The leader of Italy’s ruling League party, Deputy Prime Minister Matteo Salvini, said yesterday that the governing coalition had broken down and that the only way forward was to hold new elections.
The shock announcement follows months of bickering between the right-wing League and its coalition partner, the anti-establishment 5-Star Movement (M5S), and it throws the eurozone’s third-largest economy into an uncertain political future.
Salvini said in a statement that he had told Prime Minister Giuseppe Conte that the alliance with M5S had collapsed after little more than a year in power and “we should quickly give the choice back to the voters”.
Parliament, which is now in its summer recess, could reconvene next week to carry out the necessary steps, Salvini said, referring to the need for a no-confidence vote in the government and the resignation of the premier.
Tensions came to a head on Wednesday when the two parties voted against each other in parliament over the future of a project for a high-speed train link with France.
M5S has more parliamentary seats than the League, but Salvini’s party now has twice as much voter support, according to opinion polls, and it has often threatened to try to capitalise on that popularity with new elections.
However, it remains to be seen if things will go as Salvini plans.
Pushing the nation back into election mode in August, when Italians are on holiday and parliament is closed for the summer recess, would be unusual and potentially risky.
President Sergio Mattarella is the only person with the power to dissolve parliament, and may be unwilling to do so ahead of preparatory work in September for the 2020 budget, which must then be presented to parliament the following month.
Italy has not held an election in the autumn in all the post-war period.
Yesterday Prime Minister Conte held separate talks with President Mattarella and Salvini.
The opposition has called on the government to resign, arguing that it no longer has a workable majority in parliament after M5S leader and Deputy Prime Minister Luigi Di Maio voted against the Lyon-Turin rail project.
Italian media reported that Salvini, in earlier talks with Conte, set conditions for staying in the coalition – including the resignation of the transport, defence and economy ministers, who have resisted his projects and policies.
A gentler reshuffle was seen as possible, however.
Salvini himself has refrained from publicly attacking Di Maio over his opposition to the rail project, which involves a €8.6bn ($9.8bn) tunnel through the Alps.
If the government collapses and opposition parties can come up with no workable alternative, a snap election could be called for October to reconstitute parliament.
“The League and M5S have been diverging in their vision for too long, on matters that are fundamental for the country,” the League said yesterday. “This government’s only option is to let Italians have their say” by calling elections.

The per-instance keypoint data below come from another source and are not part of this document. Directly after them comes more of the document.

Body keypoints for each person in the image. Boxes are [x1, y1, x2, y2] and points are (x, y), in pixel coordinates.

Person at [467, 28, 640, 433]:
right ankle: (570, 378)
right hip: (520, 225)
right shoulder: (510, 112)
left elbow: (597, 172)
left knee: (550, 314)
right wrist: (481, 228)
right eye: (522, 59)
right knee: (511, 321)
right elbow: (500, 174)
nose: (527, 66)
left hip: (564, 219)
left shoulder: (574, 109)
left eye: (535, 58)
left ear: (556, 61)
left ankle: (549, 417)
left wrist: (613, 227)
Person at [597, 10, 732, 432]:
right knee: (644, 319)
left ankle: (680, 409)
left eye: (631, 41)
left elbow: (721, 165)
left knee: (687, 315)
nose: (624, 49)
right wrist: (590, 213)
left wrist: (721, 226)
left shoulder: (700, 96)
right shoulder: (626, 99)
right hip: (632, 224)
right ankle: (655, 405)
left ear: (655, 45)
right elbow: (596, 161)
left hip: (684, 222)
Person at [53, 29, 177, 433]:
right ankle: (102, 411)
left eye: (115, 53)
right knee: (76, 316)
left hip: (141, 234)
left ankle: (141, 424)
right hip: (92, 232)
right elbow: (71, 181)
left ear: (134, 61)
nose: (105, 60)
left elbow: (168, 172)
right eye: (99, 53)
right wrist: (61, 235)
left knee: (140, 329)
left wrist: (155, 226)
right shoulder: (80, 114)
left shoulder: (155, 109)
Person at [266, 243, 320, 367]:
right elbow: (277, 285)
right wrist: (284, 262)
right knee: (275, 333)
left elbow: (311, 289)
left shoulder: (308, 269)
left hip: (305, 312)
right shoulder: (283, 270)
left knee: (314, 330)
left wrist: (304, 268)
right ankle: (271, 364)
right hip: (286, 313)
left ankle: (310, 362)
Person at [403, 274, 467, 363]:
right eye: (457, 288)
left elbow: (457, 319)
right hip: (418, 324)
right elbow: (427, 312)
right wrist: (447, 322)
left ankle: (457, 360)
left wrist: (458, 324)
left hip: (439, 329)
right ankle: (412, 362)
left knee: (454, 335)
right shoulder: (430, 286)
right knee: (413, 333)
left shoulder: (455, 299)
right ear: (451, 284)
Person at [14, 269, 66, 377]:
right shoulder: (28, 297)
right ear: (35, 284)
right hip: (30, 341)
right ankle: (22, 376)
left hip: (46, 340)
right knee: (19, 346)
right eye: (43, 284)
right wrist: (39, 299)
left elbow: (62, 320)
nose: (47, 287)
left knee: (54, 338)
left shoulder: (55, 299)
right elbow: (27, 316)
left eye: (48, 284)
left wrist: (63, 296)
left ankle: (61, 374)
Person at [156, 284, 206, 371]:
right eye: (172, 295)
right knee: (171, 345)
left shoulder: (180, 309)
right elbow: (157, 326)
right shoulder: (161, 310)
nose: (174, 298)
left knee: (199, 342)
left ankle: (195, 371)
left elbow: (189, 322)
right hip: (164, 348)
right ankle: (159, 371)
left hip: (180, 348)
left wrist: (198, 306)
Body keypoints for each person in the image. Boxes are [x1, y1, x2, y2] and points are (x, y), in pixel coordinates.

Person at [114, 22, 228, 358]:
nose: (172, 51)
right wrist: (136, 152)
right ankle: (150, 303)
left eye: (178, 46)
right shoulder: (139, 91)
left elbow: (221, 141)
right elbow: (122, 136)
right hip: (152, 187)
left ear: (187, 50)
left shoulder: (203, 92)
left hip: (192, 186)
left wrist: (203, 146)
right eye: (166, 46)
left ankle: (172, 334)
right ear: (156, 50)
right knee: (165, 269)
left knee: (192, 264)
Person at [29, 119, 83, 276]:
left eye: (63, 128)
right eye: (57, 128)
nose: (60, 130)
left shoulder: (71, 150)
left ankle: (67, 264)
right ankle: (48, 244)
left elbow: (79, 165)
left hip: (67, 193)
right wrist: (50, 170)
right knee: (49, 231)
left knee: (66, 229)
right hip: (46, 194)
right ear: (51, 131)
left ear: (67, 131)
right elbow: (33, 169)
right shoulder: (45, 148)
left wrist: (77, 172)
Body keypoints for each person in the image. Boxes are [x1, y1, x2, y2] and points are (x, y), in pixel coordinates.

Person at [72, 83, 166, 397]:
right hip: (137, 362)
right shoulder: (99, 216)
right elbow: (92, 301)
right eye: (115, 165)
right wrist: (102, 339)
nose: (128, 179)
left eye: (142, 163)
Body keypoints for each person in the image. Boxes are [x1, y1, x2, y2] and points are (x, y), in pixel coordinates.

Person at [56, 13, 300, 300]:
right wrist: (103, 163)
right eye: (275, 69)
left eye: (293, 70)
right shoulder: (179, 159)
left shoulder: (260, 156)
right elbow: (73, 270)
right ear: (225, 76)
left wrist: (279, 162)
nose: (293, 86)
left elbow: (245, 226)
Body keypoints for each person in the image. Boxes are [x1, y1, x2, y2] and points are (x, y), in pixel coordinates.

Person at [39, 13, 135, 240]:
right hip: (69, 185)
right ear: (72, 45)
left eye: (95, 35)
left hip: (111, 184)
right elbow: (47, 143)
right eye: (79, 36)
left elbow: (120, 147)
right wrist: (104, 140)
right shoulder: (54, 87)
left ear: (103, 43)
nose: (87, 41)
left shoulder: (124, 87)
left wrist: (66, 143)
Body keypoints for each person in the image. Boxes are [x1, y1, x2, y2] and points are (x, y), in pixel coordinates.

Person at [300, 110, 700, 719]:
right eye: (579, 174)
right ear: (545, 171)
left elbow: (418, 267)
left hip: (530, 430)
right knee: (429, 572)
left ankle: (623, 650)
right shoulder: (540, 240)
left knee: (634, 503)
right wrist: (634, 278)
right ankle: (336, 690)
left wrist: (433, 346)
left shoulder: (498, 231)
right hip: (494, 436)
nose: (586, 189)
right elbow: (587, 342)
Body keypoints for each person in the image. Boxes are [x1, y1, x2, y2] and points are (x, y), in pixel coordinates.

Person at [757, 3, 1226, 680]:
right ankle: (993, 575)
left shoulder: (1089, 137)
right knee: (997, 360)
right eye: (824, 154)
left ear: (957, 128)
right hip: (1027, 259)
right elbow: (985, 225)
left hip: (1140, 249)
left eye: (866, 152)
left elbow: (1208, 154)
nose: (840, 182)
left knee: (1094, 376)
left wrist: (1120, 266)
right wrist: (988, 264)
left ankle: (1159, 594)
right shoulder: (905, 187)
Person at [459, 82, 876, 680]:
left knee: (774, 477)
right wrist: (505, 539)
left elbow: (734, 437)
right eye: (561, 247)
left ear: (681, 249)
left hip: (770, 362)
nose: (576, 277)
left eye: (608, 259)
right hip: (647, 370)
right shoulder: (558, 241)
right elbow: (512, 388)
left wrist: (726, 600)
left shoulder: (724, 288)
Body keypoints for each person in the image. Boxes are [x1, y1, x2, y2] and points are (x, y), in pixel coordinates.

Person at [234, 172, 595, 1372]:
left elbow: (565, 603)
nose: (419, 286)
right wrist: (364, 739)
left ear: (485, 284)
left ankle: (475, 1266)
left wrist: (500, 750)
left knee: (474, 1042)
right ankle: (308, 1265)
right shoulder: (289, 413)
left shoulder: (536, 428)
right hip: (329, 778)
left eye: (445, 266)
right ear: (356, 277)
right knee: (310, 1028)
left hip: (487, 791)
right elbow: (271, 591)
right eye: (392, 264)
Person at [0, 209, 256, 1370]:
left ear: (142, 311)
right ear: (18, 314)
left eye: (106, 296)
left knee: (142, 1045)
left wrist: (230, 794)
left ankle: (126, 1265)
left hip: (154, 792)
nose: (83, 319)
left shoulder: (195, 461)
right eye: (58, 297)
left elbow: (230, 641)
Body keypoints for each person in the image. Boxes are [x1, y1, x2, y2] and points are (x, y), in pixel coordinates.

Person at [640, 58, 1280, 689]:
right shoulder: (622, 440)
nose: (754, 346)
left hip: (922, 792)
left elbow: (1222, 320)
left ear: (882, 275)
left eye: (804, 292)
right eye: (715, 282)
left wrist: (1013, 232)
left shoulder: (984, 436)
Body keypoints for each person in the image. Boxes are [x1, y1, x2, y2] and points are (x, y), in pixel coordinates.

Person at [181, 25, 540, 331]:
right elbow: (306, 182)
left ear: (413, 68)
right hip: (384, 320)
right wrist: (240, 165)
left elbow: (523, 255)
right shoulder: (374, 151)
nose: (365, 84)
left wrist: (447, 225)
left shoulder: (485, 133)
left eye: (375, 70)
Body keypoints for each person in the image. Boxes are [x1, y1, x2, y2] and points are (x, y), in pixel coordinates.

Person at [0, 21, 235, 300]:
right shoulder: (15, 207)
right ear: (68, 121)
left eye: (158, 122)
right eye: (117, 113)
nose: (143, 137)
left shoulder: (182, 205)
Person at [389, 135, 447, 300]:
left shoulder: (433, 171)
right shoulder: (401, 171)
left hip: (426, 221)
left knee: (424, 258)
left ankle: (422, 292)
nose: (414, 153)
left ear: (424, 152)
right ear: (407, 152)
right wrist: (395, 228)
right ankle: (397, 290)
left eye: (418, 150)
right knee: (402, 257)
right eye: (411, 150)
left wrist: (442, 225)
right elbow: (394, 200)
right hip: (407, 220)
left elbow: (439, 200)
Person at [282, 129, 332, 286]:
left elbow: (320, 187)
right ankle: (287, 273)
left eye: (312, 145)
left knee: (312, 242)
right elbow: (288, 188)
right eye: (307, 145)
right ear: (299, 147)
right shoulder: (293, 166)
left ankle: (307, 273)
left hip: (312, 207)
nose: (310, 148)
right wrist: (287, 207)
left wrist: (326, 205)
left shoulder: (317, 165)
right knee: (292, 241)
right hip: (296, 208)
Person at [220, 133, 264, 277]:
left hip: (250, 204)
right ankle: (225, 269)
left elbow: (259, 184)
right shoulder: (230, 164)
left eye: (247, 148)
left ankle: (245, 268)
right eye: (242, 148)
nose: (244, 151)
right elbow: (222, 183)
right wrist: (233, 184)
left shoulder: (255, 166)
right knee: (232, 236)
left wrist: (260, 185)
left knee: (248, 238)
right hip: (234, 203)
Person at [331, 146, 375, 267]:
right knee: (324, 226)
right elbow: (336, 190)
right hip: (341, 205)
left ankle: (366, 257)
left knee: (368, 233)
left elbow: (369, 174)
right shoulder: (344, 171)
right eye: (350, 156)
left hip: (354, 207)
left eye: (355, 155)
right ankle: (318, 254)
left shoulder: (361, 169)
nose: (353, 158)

Opinion polls indicate Salvini’s League party would win the election and could govern in alliance with another, smaller far-right party, Fratelli d’Italia.
President Mattarella has insisted that there must be a government in place to finalise the budget, a first draft of which has be submitted to EU authorities by the end of September.
To that end, the president could name a government of technocrats and push the elections back to February or March next year.
The government is struggling to rein in its public deficit and its mammoth debt mountain of more than €2.3tn.
Wolfango Piccoli of political risk consultancy Teneo said the League’s declarations should not be taken at face value.
“Salvini’s well-orchestrated ‘summer crisis’ is unlikely to lead to snap polls before year-end,” he said, attaching a 30% chance to this possibility.
“The most likely outcome is a cabinet reshuffle that will sanction the replacement of some M5S ministers with figures either from the Lega (League) or trusted by the party leadership,” Piccoli said.